Alright. Well, strong prezygotic barriers, that's the mark of reinforcement. Right? Where they are in sympatry, you have strong prezygotic barriers, making sure that these organisms don't waste their time mating with the wrong species. Where they're in allopatry, you don't have them, because you don't need them.

Then B says, Townsend and hermit warblers are closely related species found in Western North America. In areas of sympatry, hybrids regularly form, though they have lower fitness. It is thought that new adults move into the hybrid zone regularly from the parent populations, though gene flow out of the hybrid zone is much less common. Alright.

What do you think is going to happen there? Well, to me, that sounds like a stable hybrid zone. So I'm going to write stability here. Right? You have stability.

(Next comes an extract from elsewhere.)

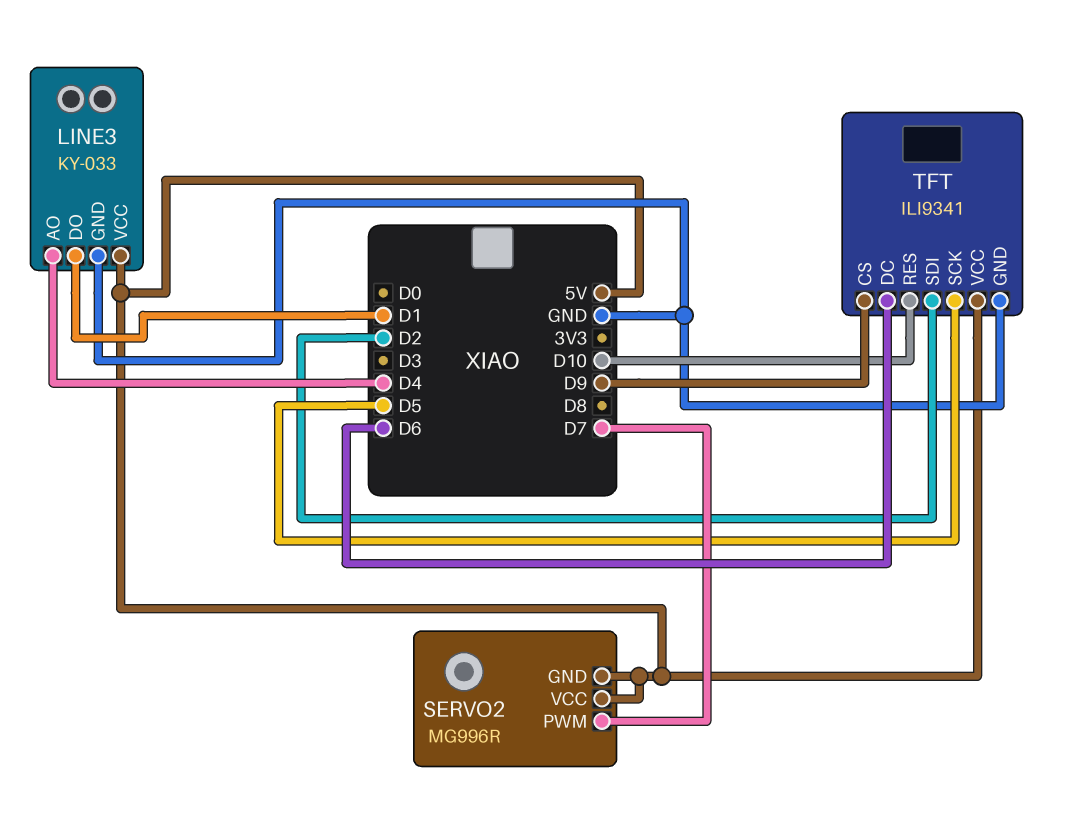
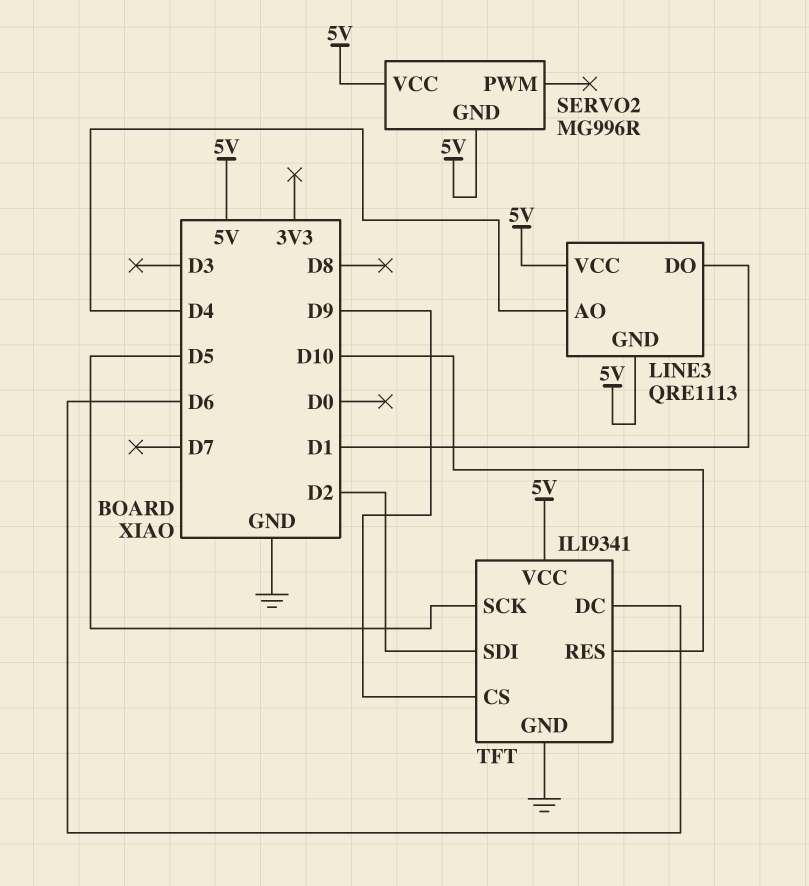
LINE3: KY-033 -> QRE1113
LINE3 pin GND: GND -> 5V
SERVO2 pin PWM: D7 -> none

You have gene flow into the hybrid zone, but it says that new adults move into the hybrid zone regularly from the parent population, though gene flow out of the hybrid zone is much less common. So you're going to keep making hybrids, but there's not enough gene flow back into the parent populations to erase those species boundaries, a stable hybrid zone. Alright. Finally, C here says, on the Galapagos Islands, the small ground finch (we don't need to worry about the species) and the large ground finch show strong mating preference for members of the same species in sympatry, but not allopatry.

What do you think? Well, again, that has the hallmark of reinforcement. Right? Those sympatric populations show strong mating preferences for members of their own species, right? That's that behavioral isolation, but it doesn't happen in allopatry.

That's a clear sign of reinforcement. Alright. With that, practice after this. I'll see you there.